▸ Exercise prompt: Can you repeat the records below, swapping every "maximum value" for "highest value" and leaving everything else unchanged?
(Beginning of Data supplied)
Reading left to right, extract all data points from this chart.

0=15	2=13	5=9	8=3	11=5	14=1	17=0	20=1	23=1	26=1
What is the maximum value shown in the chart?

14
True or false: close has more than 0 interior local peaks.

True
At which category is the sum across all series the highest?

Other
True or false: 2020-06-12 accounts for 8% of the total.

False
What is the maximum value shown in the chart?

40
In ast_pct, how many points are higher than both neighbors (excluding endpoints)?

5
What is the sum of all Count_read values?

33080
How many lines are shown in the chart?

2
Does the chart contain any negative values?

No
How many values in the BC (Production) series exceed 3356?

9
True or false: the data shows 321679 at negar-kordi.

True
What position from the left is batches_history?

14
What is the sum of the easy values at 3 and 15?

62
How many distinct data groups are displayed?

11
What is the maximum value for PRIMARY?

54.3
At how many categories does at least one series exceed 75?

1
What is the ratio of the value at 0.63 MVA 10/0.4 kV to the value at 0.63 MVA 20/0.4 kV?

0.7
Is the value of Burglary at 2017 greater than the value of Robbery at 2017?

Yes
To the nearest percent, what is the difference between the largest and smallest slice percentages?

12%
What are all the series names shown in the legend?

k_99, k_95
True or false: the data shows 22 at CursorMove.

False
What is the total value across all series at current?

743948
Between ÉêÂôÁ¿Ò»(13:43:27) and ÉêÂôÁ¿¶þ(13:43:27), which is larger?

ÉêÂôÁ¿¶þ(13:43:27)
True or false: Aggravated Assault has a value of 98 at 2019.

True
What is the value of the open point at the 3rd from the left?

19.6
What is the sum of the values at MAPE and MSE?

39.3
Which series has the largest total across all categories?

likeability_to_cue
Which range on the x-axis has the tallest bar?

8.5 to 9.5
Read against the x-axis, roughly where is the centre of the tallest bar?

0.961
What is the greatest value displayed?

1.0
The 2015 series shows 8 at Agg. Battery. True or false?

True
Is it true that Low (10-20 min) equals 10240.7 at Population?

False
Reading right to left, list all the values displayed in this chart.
(End of Data supplied)
▸ Answer for this exercise:
Reading left to right, extract all data points from this chart.

0=15	2=13	5=9	8=3	11=5	14=1	17=0	20=1	23=1	26=1
What is the highest value shown in the chart?

14
True or false: close has more than 0 interior local peaks.

True
At which category is the sum across all series the highest?

Other
True or false: 2020-06-12 accounts for 8% of the total.

False
What is the highest value shown in the chart?

40
In ast_pct, how many points are higher than both neighbors (excluding endpoints)?

5
What is the sum of all Count_read values?

33080
How many lines are shown in the chart?

2
Does the chart contain any negative values?

No
How many values in the BC (Production) series exceed 3356?

9
True or false: the data shows 321679 at negar-kordi.

True
What position from the left is batches_history?

14
What is the sum of the easy values at 3 and 15?

62
How many distinct data groups are displayed?

11
What is the highest value for PRIMARY?

54.3
At how many categories does at least one series exceed 75?

1
What is the ratio of the value at 0.63 MVA 10/0.4 kV to the value at 0.63 MVA 20/0.4 kV?

0.7
Is the value of Burglary at 2017 greater than the value of Robbery at 2017?

Yes
To the nearest percent, what is the difference between the largest and smallest slice percentages?

12%
What are all the series names shown in the legend?

k_99, k_95
True or false: the data shows 22 at CursorMove.

False
What is the total value across all series at current?

743948
Between ÉêÂôÁ¿Ò»(13:43:27) and ÉêÂôÁ¿¶þ(13:43:27), which is larger?

ÉêÂôÁ¿¶þ(13:43:27)
True or false: Aggravated Assault has a value of 98 at 2019.

True
What is the value of the open point at the 3rd from the left?

19.6
What is the sum of the values at MAPE and MSE?

39.3
Which series has the largest total across all categories?

likeability_to_cue
Which range on the x-axis has the tallest bar?

8.5 to 9.5
Read against the x-axis, roughly where is the centre of the tallest bar?

0.961
What is the greatest value displayed?

1.0
The 2015 series shows 8 at Agg. Battery. True or false?

True
Is it true that Low (10-20 min) equals 10240.7 at Population?

False
Reading right to left, list all the values displayed in this chart.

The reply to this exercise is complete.